What you should do: The answer must be an exact copy of every entry, with no pictures in it.

Exercise data:
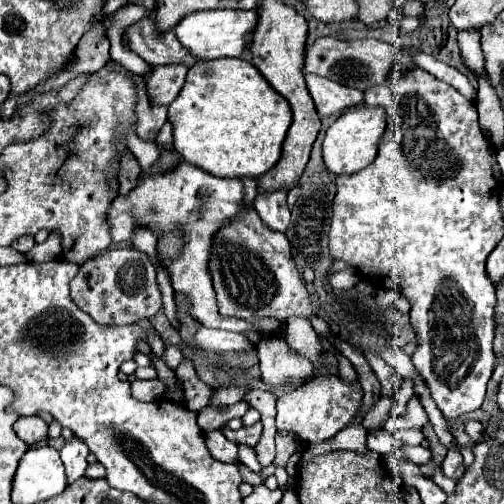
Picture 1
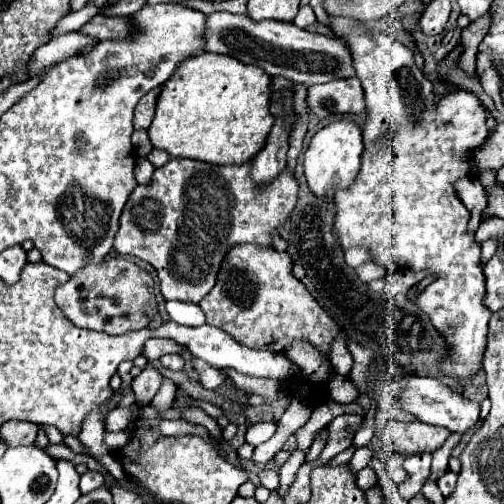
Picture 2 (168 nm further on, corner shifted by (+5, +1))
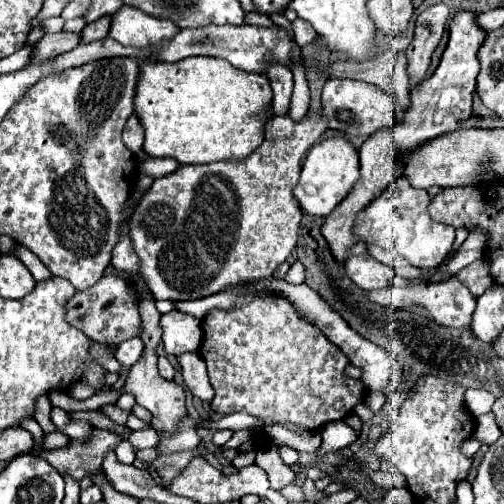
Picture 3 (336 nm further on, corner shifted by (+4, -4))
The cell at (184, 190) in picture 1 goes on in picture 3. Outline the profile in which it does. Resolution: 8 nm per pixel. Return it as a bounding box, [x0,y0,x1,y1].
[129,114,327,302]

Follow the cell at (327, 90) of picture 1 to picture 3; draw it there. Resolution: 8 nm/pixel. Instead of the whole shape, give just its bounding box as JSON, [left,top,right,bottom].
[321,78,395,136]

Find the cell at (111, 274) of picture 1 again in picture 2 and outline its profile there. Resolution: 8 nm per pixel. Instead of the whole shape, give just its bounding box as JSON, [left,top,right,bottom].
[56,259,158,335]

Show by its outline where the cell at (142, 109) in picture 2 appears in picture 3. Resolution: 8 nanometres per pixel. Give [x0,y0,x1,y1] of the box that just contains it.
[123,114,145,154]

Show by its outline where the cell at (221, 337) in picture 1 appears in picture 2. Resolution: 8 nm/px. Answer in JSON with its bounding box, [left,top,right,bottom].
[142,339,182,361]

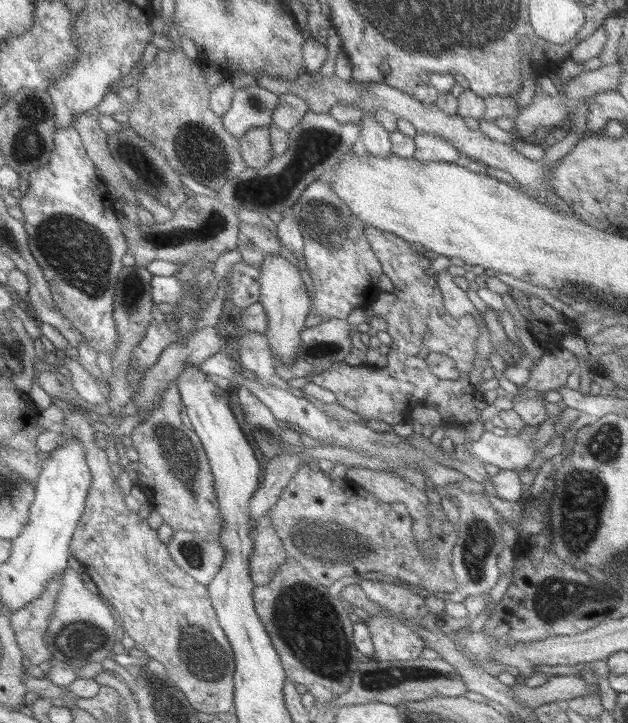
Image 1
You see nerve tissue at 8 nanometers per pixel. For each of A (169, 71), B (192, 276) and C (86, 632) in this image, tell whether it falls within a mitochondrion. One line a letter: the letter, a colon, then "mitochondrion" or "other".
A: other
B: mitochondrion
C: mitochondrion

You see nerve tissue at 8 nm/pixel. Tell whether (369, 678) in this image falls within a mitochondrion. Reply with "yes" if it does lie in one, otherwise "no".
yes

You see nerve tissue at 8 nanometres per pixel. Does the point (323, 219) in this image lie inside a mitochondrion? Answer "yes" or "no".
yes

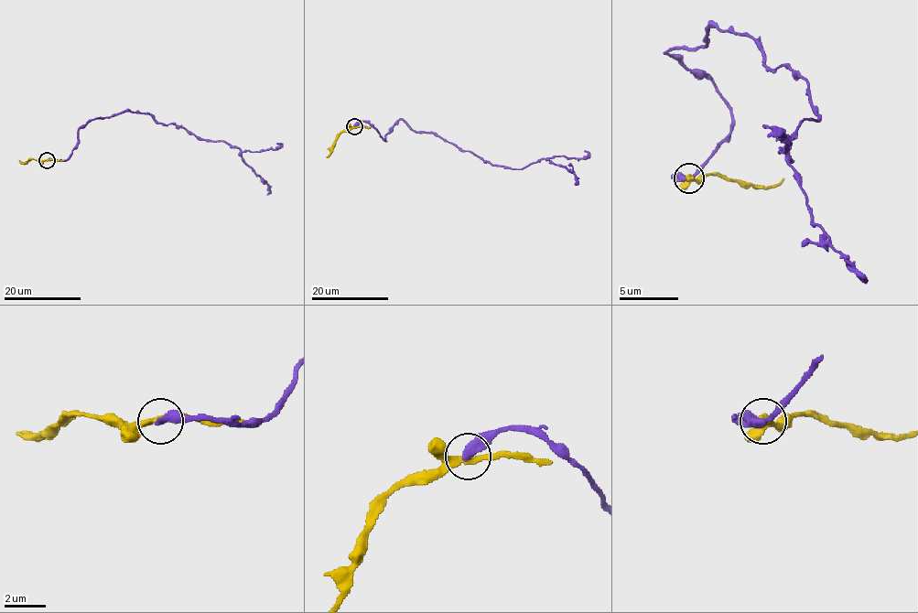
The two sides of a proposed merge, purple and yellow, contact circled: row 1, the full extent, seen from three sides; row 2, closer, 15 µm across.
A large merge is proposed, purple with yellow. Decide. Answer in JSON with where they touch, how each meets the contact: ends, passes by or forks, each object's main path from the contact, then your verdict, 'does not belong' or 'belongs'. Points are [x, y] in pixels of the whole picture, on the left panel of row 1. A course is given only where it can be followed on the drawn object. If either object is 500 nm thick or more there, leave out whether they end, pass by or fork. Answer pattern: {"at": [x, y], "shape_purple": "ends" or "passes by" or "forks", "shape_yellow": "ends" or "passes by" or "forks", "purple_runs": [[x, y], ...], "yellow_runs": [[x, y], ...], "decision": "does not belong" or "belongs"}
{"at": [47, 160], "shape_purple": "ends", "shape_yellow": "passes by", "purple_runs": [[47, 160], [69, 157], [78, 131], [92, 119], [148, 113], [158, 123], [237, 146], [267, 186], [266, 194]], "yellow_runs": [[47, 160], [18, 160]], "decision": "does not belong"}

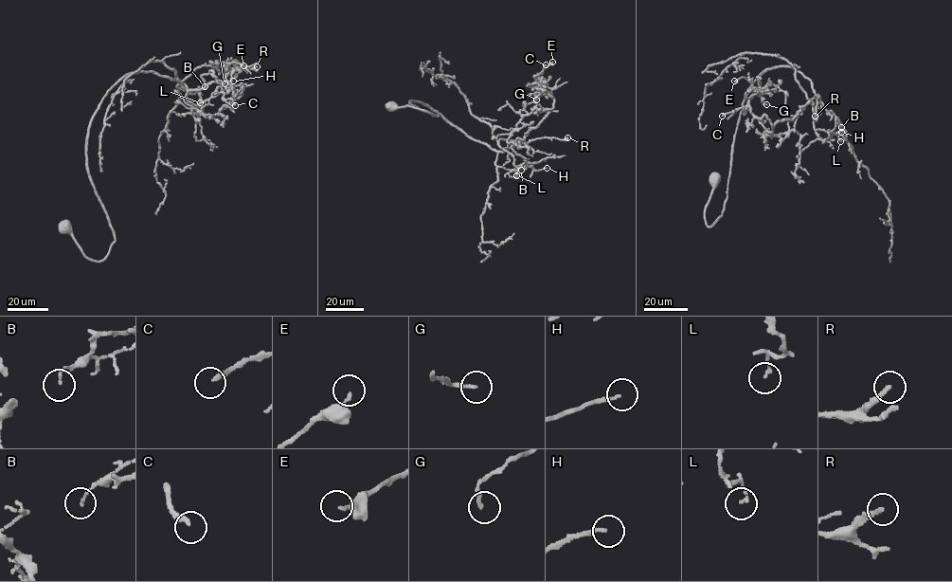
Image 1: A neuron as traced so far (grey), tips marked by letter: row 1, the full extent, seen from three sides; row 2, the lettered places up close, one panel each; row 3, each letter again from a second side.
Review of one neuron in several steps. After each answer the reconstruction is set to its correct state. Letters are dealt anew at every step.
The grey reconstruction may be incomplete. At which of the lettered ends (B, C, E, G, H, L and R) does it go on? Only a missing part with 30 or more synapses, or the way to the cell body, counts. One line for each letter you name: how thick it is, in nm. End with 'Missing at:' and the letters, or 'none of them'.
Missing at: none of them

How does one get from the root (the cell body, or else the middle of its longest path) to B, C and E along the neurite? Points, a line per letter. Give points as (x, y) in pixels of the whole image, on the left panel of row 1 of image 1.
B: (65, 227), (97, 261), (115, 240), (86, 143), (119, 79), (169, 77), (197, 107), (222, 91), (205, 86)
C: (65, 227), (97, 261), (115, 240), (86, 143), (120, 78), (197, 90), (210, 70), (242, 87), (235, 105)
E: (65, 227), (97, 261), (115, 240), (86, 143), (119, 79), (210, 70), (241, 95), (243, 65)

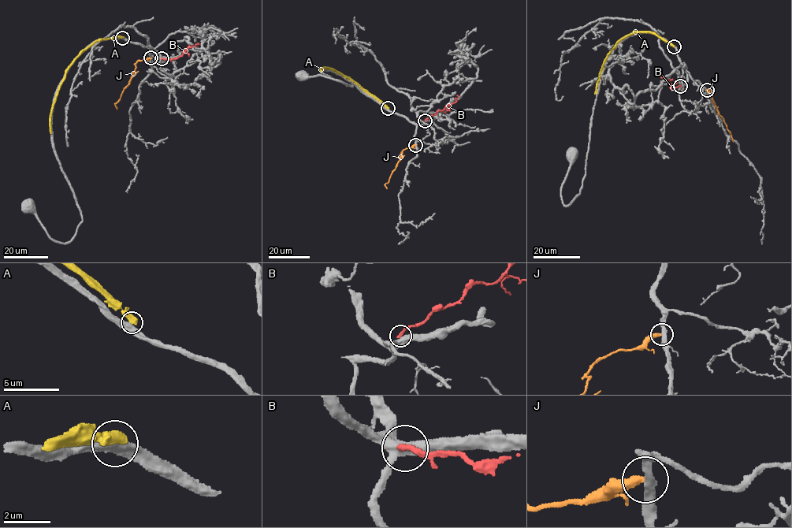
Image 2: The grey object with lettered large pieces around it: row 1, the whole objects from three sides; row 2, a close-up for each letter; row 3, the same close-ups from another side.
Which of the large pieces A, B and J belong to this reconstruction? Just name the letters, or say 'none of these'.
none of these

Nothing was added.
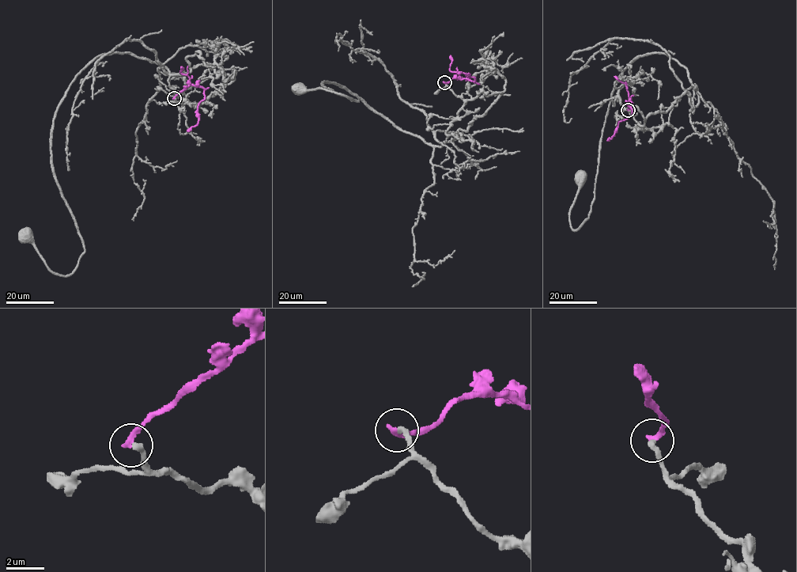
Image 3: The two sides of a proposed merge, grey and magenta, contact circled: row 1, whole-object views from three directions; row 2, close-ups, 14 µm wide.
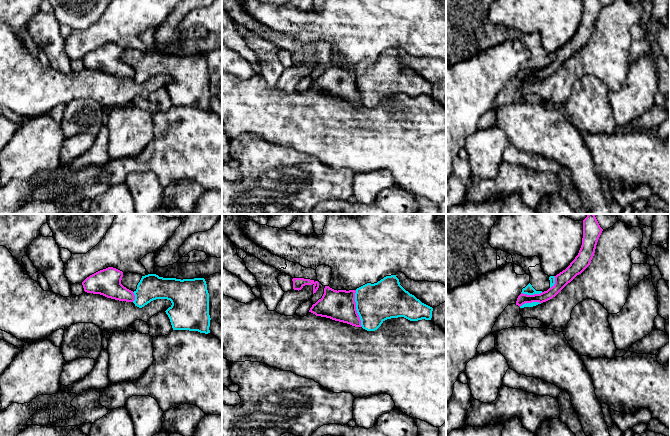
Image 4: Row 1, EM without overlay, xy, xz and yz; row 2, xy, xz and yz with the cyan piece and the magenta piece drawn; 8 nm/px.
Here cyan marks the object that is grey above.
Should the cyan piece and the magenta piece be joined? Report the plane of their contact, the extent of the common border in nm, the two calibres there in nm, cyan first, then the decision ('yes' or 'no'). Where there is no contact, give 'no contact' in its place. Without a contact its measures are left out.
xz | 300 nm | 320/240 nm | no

Expected answer:
Picture 1
Picture 2 (168 nm further on, corner shifted by (+5, +1))
Picture 3 (336 nm further on, corner shifted by (+4, -4))
The cell at (184, 190) in picture 1 goes on in picture 3. Outline the profile in which it does. Resolution: 8 nm per pixel. Return it as a bounding box, [x0,y0,x1,y1].
[129,114,327,302]

Follow the cell at (327, 90) of picture 1 to picture 3; draw it there. Resolution: 8 nm/pixel. Instead of the whole shape, give just its bounding box as JSON, [left,top,right,bottom].
[321,78,395,136]

Find the cell at (111, 274) of picture 1 again in picture 2 and outline its profile there. Resolution: 8 nm per pixel. Instead of the whole shape, give just its bounding box as JSON, [left,top,right,bottom].
[56,259,158,335]

Show by its outline where the cell at (142, 109) in picture 2 appears in picture 3. Resolution: 8 nanometres per pixel. Give [x0,y0,x1,y1] of the box that just contains it.
[123,114,145,154]

Show by its outline where the cell at (221, 337) in picture 1 appears in picture 2. Resolution: 8 nm/px. Answer in JSON with its bounding box, [left,top,right,bottom].
[142,339,182,361]

Image 1
You see nerve tissue at 8 nanometers per pixel. For each of A (169, 71), B (192, 276) and C (86, 632) in this image, tell whether it falls within a mitochondrion. One line a letter: the letter, a colon, then "mitochondrion" or "other".
A: other
B: mitochondrion
C: mitochondrion

You see nerve tissue at 8 nm/pixel. Tell whether (369, 678) in this image falls within a mitochondrion. Reply with "yes" if it does lie in one, otherwise "no".
yes

You see nerve tissue at 8 nanometres per pixel. Does the point (323, 219) in this image lie inside a mitochondrion? Answer "yes" or "no".
yes

The two sides of a proposed merge, purple and yellow, contact circled: row 1, the full extent, seen from three sides; row 2, closer, 15 µm across.
A large merge is proposed, purple with yellow. Decide. Answer in JSON with where they touch, how each meets the contact: ends, passes by or forks, each object's main path from the contact, then your verdict, 'does not belong' or 'belongs'. Points are [x, y] in pixels of the whole picture, on the left panel of row 1. A course is given only where it can be followed on the drawn object. If either object is 500 nm thick or more there, leave out whether they end, pass by or fork. Answer pattern: {"at": [x, y], "shape_purple": "ends" or "passes by" or "forks", "shape_yellow": "ends" or "passes by" or "forks", "purple_runs": [[x, y], ...], "yellow_runs": [[x, y], ...], "decision": "does not belong" or "belongs"}
{"at": [47, 160], "shape_purple": "ends", "shape_yellow": "passes by", "purple_runs": [[47, 160], [69, 157], [78, 131], [92, 119], [148, 113], [158, 123], [237, 146], [267, 186], [266, 194]], "yellow_runs": [[47, 160], [18, 160]], "decision": "does not belong"}

Image 1: A neuron as traced so far (grey), tips marked by letter: row 1, the full extent, seen from three sides; row 2, the lettered places up close, one panel each; row 3, each letter again from a second side.
Review of one neuron in several steps. After each answer the reconstruction is set to its correct state. Letters are dealt anew at every step.
The grey reconstruction may be incomplete. At which of the lettered ends (B, C, E, G, H, L and R) does it go on? Only a missing part with 30 or more synapses, or the way to the cell body, counts. One line for each letter you name: how thick it is, in nm. End with 'Missing at:' and the letters, or 'none of them'.
Missing at: none of them

How does one get from the root (the cell body, or else the middle of its longest path) to B, C and E along the neurite? Points, a line per letter. Give points as (x, y) in pixels of the whole image, on the left panel of row 1 of image 1.
B: (65, 227), (97, 261), (115, 240), (86, 143), (119, 79), (169, 77), (197, 107), (222, 91), (205, 86)
C: (65, 227), (97, 261), (115, 240), (86, 143), (120, 78), (197, 90), (210, 70), (242, 87), (235, 105)
E: (65, 227), (97, 261), (115, 240), (86, 143), (119, 79), (210, 70), (241, 95), (243, 65)

Image 2: The grey object with lettered large pieces around it: row 1, the whole objects from three sides; row 2, a close-up for each letter; row 3, the same close-ups from another side.
Which of the large pieces A, B and J belong to this reconstruction? Just name the letters, or say 'none of these'.
none of these

Nothing was added.
Image 3: The two sides of a proposed merge, grey and magenta, contact circled: row 1, whole-object views from three directions; row 2, close-ups, 14 µm wide.
Image 4: Row 1, EM without overlay, xy, xz and yz; row 2, xy, xz and yz with the cyan piece and the magenta piece drawn; 8 nm/px.
Here cyan marks the object that is grey above.
Should the cyan piece and the magenta piece be joined? Report the plane of their contact, the extent of the common border in nm, the two calibres there in nm, cyan first, then the decision ('yes' or 'no'). Where there is no contact, give 'no contact' in its place. Without a contact its measures are left out.
xz | 300 nm | 320/240 nm | no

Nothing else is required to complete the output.